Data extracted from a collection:

########

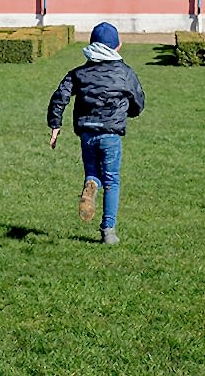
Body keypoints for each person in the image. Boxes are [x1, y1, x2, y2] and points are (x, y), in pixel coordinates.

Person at [47, 22, 145, 245]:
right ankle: (108, 231)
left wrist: (55, 125)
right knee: (112, 180)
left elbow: (60, 95)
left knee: (92, 171)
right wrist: (127, 112)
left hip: (87, 133)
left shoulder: (79, 73)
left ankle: (90, 184)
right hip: (111, 134)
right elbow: (138, 102)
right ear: (117, 46)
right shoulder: (125, 73)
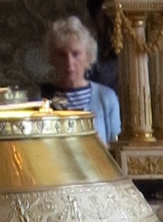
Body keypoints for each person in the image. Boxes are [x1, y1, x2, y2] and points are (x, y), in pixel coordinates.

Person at [43, 14, 121, 142]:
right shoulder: (42, 99)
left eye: (76, 54)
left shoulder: (106, 98)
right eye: (62, 55)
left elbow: (116, 150)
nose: (69, 62)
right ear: (52, 59)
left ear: (88, 57)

########

Problem:
The answer should be one number, the count of lines in the data that include the string "right".

Reply:
10